Personal information
- Born: June 1, 1989 (age 36) Saint Louis, Missouri, U.S.
- Height: 6 ft 3 in (1.91 m)
- Weight: 225 lb (102 kg)

Career information
- High school: St. Louis (MO) Clyde C. Miller
- College: Arkansas-Pine Bluff
- NFL draft: 2011: undrafted

Career history
- Tampa Bay Buccaneers (2011); Seattle Seahawks (2012)*; New York Jets (2012)*; Sacramento Mountain Lions (2012); Arizona Rattlers (2013–2014)*; Calgary Stampeders (2013)*; Green Bay Packers (2014)*; Miami Dolphins (2014)*; Arizona Rattlers (2015)*;
- * Offseason and/or practice squad member only
- Stats at Pro Football Reference

= Raymond Webber =

American gridiron football player (born 1989)

Raymond Lamarr Webber (born June 1, 1989) is an American former football wide receiver. He was signed by the Tampa Bay Buccaneers as an undrafted free agent in 2011. He played college football for the University of Arkansas at Pine Bluff.

==Early life==
Webber was born in Saint Louis, Missouri. He attended Cleveland NJROTC High School located in South Saint Louis, Missouri. Webber transferred to Clyde C. Miller Career Academy his sophomore year. Due to the transfer, Webber was not allowed to play any sports his first year at Clyde C. Miller. Webber excelled at three sports while attending Miller Career Academy, basketball, football, and track.

==College career==
Webber attended the University of Arkansas-Pine Bluff where he majored in business marketing. He was a four-year letterman in football. He was UAPB's record holder for receptions in a game, and currently is in yards in a game, receptions in a single season and yards in a single season. Receptions in a career and Yards in a Career. Webber ended his senior season becoming the second player in Southwest Athletic Conference history to ever record 100 receptions in a single season (101) the only other was Jerry Rice (103).
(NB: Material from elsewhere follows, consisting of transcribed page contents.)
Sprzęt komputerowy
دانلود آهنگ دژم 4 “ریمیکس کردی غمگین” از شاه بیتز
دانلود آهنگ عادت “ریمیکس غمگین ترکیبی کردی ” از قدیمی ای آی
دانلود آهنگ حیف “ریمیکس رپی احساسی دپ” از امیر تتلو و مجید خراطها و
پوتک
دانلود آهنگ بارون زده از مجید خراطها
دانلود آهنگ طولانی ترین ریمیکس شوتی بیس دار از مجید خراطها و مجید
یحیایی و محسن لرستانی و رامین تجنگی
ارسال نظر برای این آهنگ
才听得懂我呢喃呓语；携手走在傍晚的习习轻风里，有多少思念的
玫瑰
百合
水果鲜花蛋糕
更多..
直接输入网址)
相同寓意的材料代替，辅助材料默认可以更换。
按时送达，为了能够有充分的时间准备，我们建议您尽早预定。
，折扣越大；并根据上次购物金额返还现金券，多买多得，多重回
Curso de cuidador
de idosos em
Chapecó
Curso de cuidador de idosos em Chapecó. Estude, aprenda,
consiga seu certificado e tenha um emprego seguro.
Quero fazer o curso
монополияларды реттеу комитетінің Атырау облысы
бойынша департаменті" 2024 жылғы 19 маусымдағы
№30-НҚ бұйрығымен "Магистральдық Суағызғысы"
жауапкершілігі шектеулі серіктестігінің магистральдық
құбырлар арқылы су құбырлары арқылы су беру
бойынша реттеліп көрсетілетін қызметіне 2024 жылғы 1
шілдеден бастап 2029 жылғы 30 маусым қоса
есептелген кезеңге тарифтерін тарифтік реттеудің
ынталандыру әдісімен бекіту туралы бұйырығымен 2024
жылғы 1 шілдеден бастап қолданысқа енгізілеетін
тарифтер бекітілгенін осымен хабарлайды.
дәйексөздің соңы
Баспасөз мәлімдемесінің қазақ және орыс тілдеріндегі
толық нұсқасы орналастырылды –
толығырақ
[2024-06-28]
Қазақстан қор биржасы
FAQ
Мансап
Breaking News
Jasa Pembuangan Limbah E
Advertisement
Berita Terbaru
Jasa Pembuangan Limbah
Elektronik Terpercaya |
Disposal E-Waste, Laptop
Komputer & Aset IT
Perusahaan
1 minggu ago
While at Pine Bluff, he joined Alpha Phi Alpha fraternity.

==Professional career==

===Tampa Bay Buccaneers===
Webber signed with the Tampa Bay Buccaneers as an undrafted free agent in July 2011. He was sidelined with a hamstring injury and put on the injured reserve list on August 15, 2011.

===New York Jets===
Webber was signed by the New York Jets on June 19, 2012. He was waived on August 25, 2012.

===Arizona Rattlers===
Webber signed with the Arizona Rattlers of the Arena Football League for the 2013 season. Before the season began, Webber was placed on the other league exempt list when he signed with the Calgary Stampeders. Webber was activated on July 11, 2013, but refused to report to the Rattlers.

===Calgary Stampeders===
Webber signed with the Calgary Stampeders, of the Canadian Football League, during their 2013 training camp. Webber was cut on June 11, 2013.